Garbage in, garbage out
Generative AI models learn whatever we direct them to learn, and the old garbage in, garbage out adage holds true.
Two potential challenges to avoid:
Data quality: Prior to developing and running an algorithm over a data collection, it is important to understand which types of data are not training capable. For example, non-textual data (image, audio, video, poorly formatted or poorly OCRed documents) may not be suitable for a particular GenAI model and should be set aside.
Poor training data: Biases or errors in the training data (for example, documents in eDiscovery that have been coded incorrectly) can lead to biased outputs from the model, which can be a serious concern when the algorithm is run over a much larger data set. It won’t perform well, and there are huge risks of inaccuracies.
The essential role of humans
It’s important to highlight the synergy between technology and human expertise, and legal professionals play a crucial role in both the algorithm and the AI-generated results, ensuring that they accurately capture the nuances aspects of the task.
To avoid “garbage in, garbage out,” an algorithm should be developed with human expertise and input, and thoroughly tested through a feedback loop before applying it across an entire document population, such as with GenAI privilege logging. Even the most AI-ready data sets will not perfectly train algorithms. A continuous feedback loop with human review and expertise and rigorous quality control throughout optimizes the model and therefore, the results.
With feedback loops in place, AI tools are sure to improve in performance and efficiency over time.

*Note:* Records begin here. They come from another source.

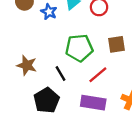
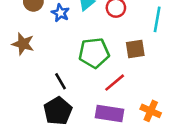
brown star: (27, 65) -> (23, 44), moved
black line: (61, 74) -> (60, 81), moved

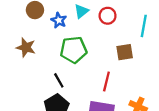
green pentagon: (94, 53) -> (74, 50), moved
red line: (115, 83) -> (106, 82), turned -36

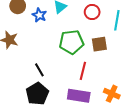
red circle: (108, 16) -> (92, 12), moved
green pentagon: (74, 50) -> (71, 42), moved

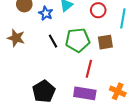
black line: (39, 70) -> (53, 41), moved

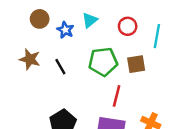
black line: (53, 41) -> (60, 67), moved

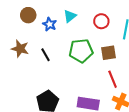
red line: (117, 96) -> (113, 79), moved, turned -36

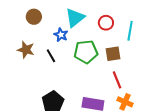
cyan triangle: (70, 16) -> (75, 18), size x1.5
blue star: (50, 24) -> (61, 35), moved

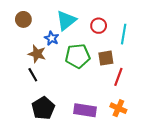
brown star: (26, 50) -> (37, 54), moved
black line: (51, 56) -> (33, 75), moved
red line: (117, 80) -> (118, 77), moved, turned 42

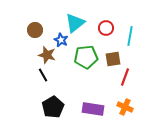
brown circle: (23, 19) -> (35, 30), moved

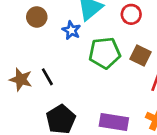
brown star: (47, 55) -> (21, 79), moved
brown square: (113, 59) -> (141, 56), turned 35

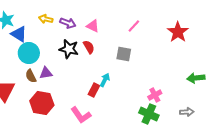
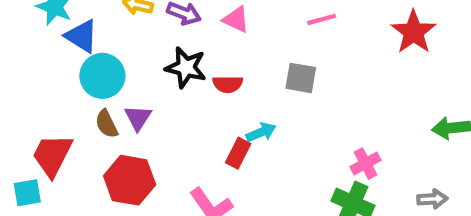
pink line: (134, 26) -> (322, 19), turned 32
red semicircle: (89, 47) -> (228, 84), moved, turned 120
purple triangle: (46, 73) -> (138, 118), turned -48
cyan arrow: (105, 80) -> (261, 132), turned 40

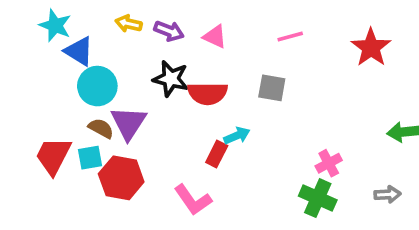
red semicircle: (228, 84) -> (208, 93), size x1.5
purple triangle: (138, 118) -> (129, 123), size x1.5
brown semicircle: (107, 124) -> (101, 128), turned 145
cyan square: (27, 193) -> (90, 158), moved

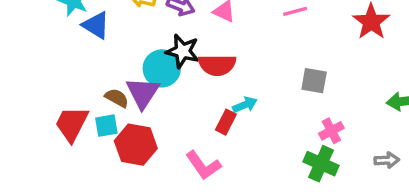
cyan circle: (97, 86) -> (162, 68), moved
gray square: (272, 88) -> (314, 81), moved

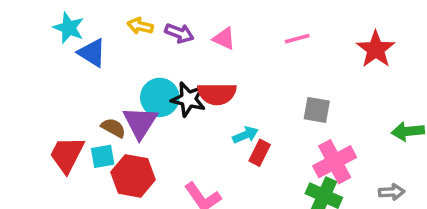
black star: (183, 51) -> (188, 99), moved
red rectangle: (226, 122) -> (260, 153), moved
pink cross: (331, 131) -> (335, 162), size x1.6

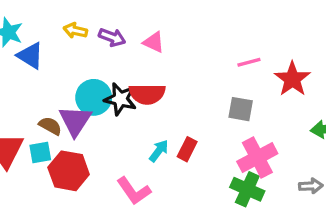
pink line: (297, 39) -> (249, 62), moved
red star: (376, 49) -> (292, 79), moved
cyan arrow: (245, 135) -> (159, 151), moved, turned -30

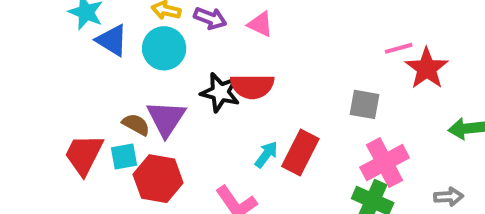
pink line: (249, 62) -> (399, 48), moved
cyan circle: (94, 97) -> (164, 48), moved
red rectangle: (187, 149) -> (300, 153), size x1.5

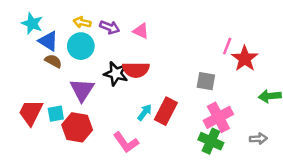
pink line: (399, 48) -> (227, 46), turned -54
brown semicircle: (136, 124) -> (53, 61), moved

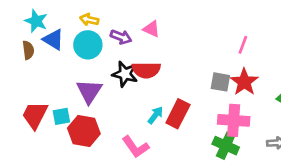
purple arrow: (110, 27) -> (121, 37), moved
red star: (245, 59) -> (244, 82), moved
brown semicircle: (53, 61) -> (28, 50), moved, turned 54
pink cross: (218, 117) -> (234, 120), turned 32

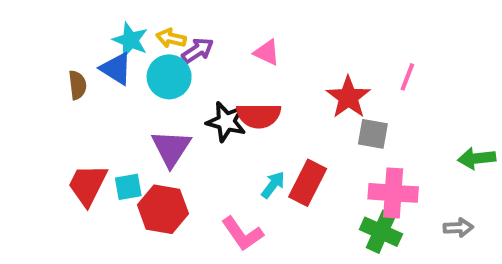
cyan star: (36, 21) -> (130, 40), moved
purple arrow: (121, 37) -> (198, 50), moved, turned -54
red star: (244, 82) -> (348, 97), moved

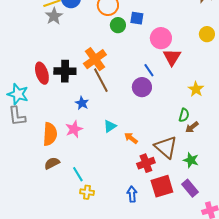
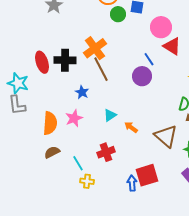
red triangle: (172, 57) -> (172, 46), turned -30
red cross: (146, 163) -> (106, 152), moved
red square: (162, 186) -> (147, 175), moved

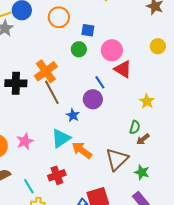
green circle: (118, 14) -> (79, 49), moved
blue star: (82, 92) -> (73, 115), moved
cyan triangle: (110, 115) -> (61, 138), size x1.5
orange arrow: (131, 127) -> (82, 150), size x1.5
brown triangle: (166, 136) -> (117, 159), turned 35

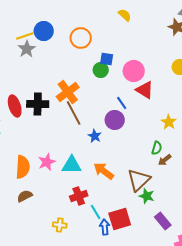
blue square: (88, 30) -> (107, 59), moved
cyan triangle: (61, 138) -> (72, 165), moved, turned 35
green star: (142, 172) -> (147, 196), moved
cyan line: (29, 186) -> (96, 212), moved

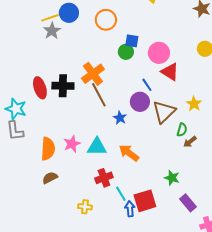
brown triangle: (139, 180) -> (164, 112), moved

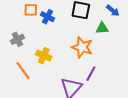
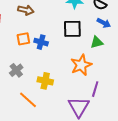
orange star: (82, 47) -> (81, 65), turned -30

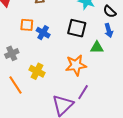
blue arrow: (104, 23) -> (109, 30), turned 32

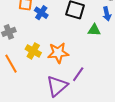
orange star: (76, 65) -> (58, 53), moved

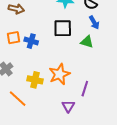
green triangle: (94, 30) -> (87, 42), turned 32
purple triangle: (57, 86) -> (68, 106), size x0.6

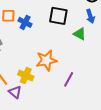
yellow cross: (35, 80) -> (26, 75), moved
purple triangle: (68, 106) -> (15, 92), moved, turned -32

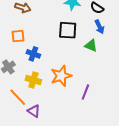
blue cross: (25, 22) -> (33, 54), moved
yellow cross: (26, 75) -> (33, 80), moved

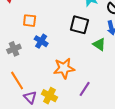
yellow cross: (33, 80) -> (49, 96), moved

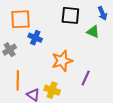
orange square: (30, 21) -> (21, 19), size x1.5
orange line: (17, 81) -> (18, 80), turned 42

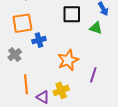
blue cross: (35, 38) -> (39, 40), turned -32
yellow cross: (52, 90) -> (61, 90), turned -35

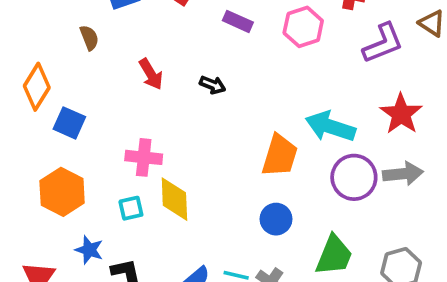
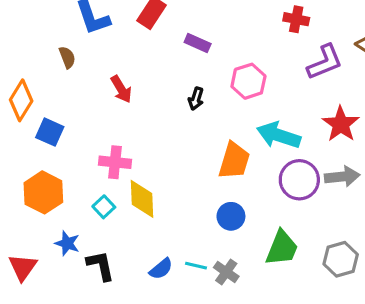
pink hexagon: (303, 27) -> (248, 81), moved
black arrow: (213, 85) -> (196, 99), moved, turned 85
cyan square: (131, 208) -> (104, 207), turned -30

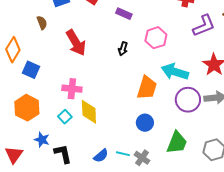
red arrow: (121, 89) -> (76, 43), size x1.5

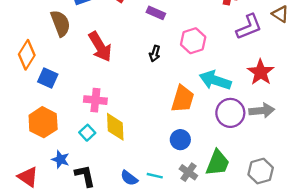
brown semicircle: (42, 23) -> (60, 23), size x1.6
red triangle: (14, 155) -> (28, 177), turned -30
blue semicircle: (101, 156) -> (129, 178), turned 77
gray cross: (142, 158) -> (188, 172), moved

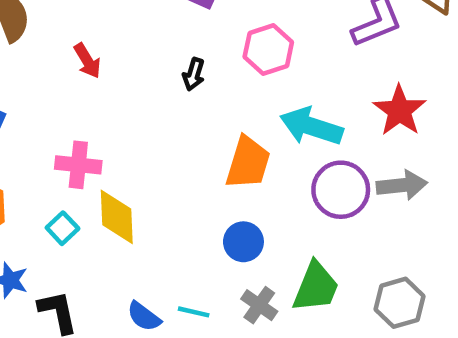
red arrow: (100, 47) -> (87, 61), size x0.6

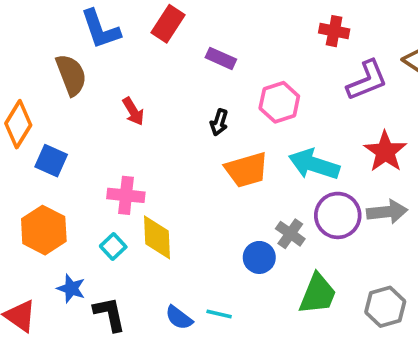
orange trapezoid: (248, 163) -> (246, 170), moved, turned 57
gray cross: (259, 305) -> (290, 234), moved

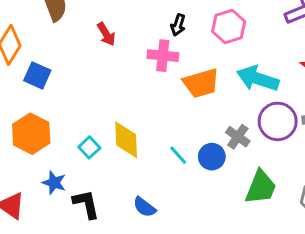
black arrow: (219, 122) -> (178, 25), moved
pink cross: (126, 195) -> (163, 56), moved
cyan line: (219, 314) -> (178, 155), moved, turned 35

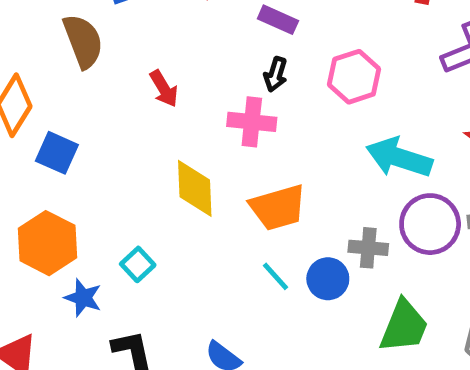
orange trapezoid: (201, 83) -> (278, 207), moved
gray cross: (238, 137) -> (368, 248), turned -30
yellow diamond: (126, 140) -> (195, 188), moved
blue star: (54, 183) -> (83, 298), moved

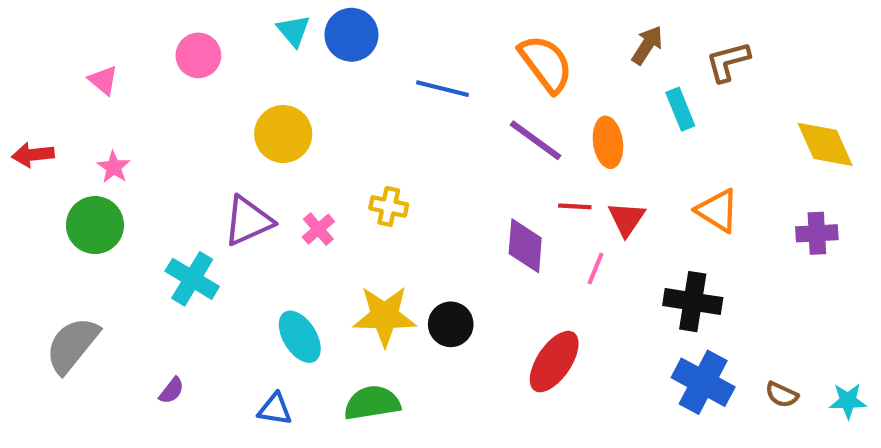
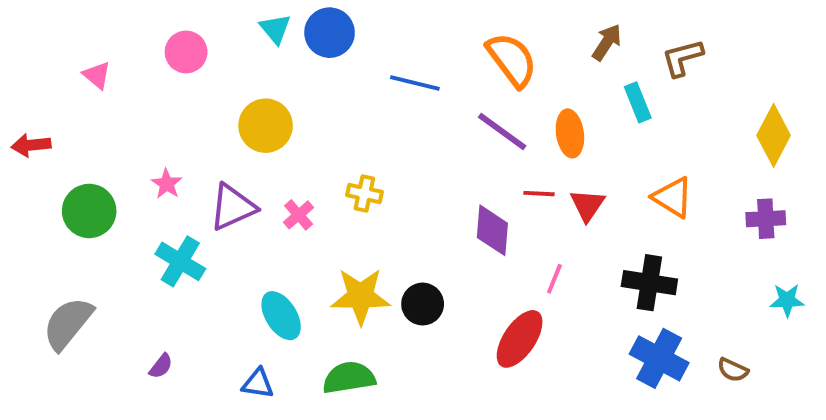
yellow diamond: (825, 144) -> (774, 135), turned 52
pink star: (114, 167) -> (167, 184), moved
pink line: (596, 268) -> (554, 279), moved
cyan star: (848, 401) -> (787, 300), moved

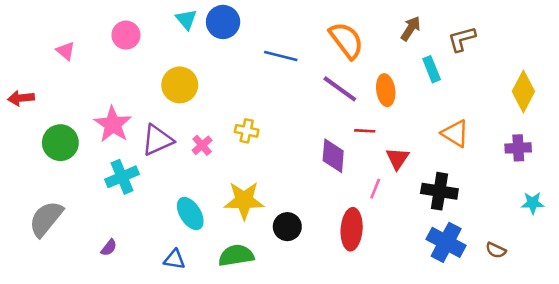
pink star: (167, 184) -> (113, 124), size x1.8
red triangle: (587, 205) -> (398, 158), moved
cyan cross: (180, 261) -> (122, 177), turned 36
black circle: (423, 304) -> (287, 227), moved
red ellipse: (520, 339) -> (352, 229), turned -30

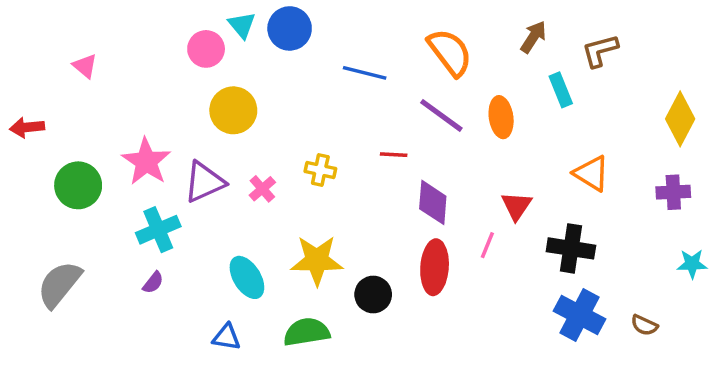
pink circle: (126, 35) -> (206, 49), moved
red line: (365, 131) -> (394, 155), moved
red ellipse: (352, 229) -> (435, 267), moved
purple semicircle: (109, 248) -> (153, 283), moved

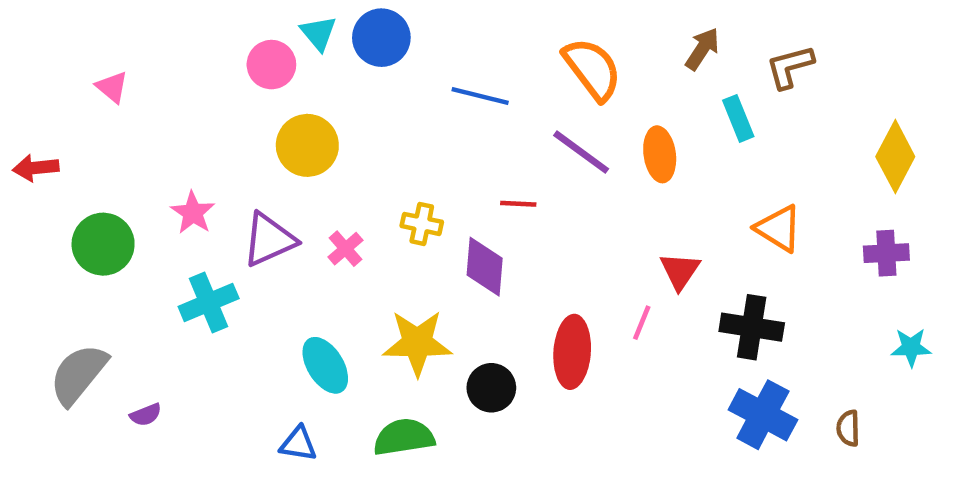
pink star: (146, 161) -> (193, 213), size x0.7
purple diamond: (433, 202) -> (485, 267), moved
purple semicircle: (153, 283) -> (146, 415), moved, turned 30
brown semicircle: (644, 325) -> (848, 428), turned 64

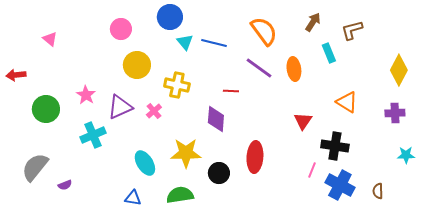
cyan triangle: (319, 33) -> (185, 42), moved
yellow cross: (422, 224) -> (177, 85), moved, size x1.4
pink line: (642, 323) -> (312, 170), moved

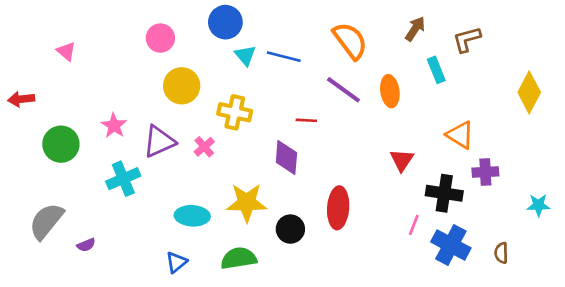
purple cross: (395, 113) -> (485, 172), moved
cyan ellipse: (145, 163) -> (192, 216), turned -55
blue triangle: (133, 198) -> (176, 262), turned -48

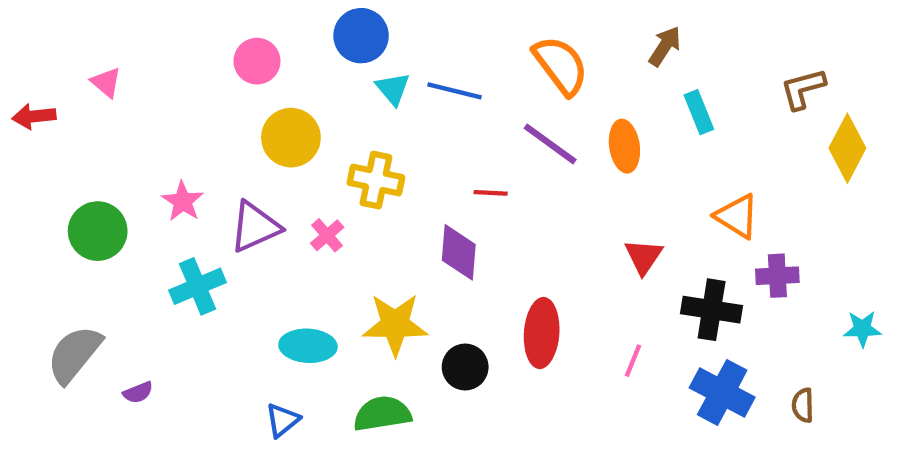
brown L-shape: (467, 39) -> (803, 89), moved
red arrow: (21, 99) -> (34, 116), moved
pink line: (414, 225) -> (633, 361), moved

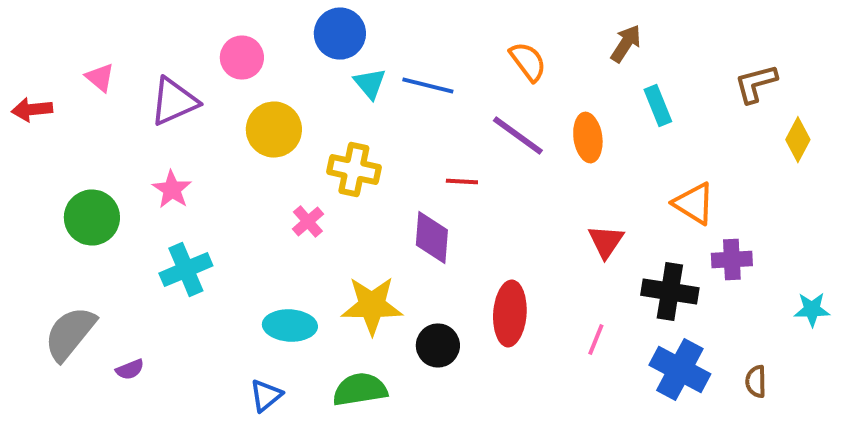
orange semicircle: (561, 65) -> (528, 62), size x0.7
yellow diamond: (847, 148) -> (798, 140), size x0.7
purple triangle: (255, 227) -> (174, 102), moved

As more feedback is incorporated, the need to provide that feedback by making corrections and declines in step.
Additional AI-readiness considerations
Having effective and properly sourced data is important, but it’s also paramount to determine what technologies and partners are worthy of putting that data to use with generative AI. In future AI-Readiness papers, we plan to examine how to determine the AI readiness of law firms, legal service providers, promising software, and existing tech stacks.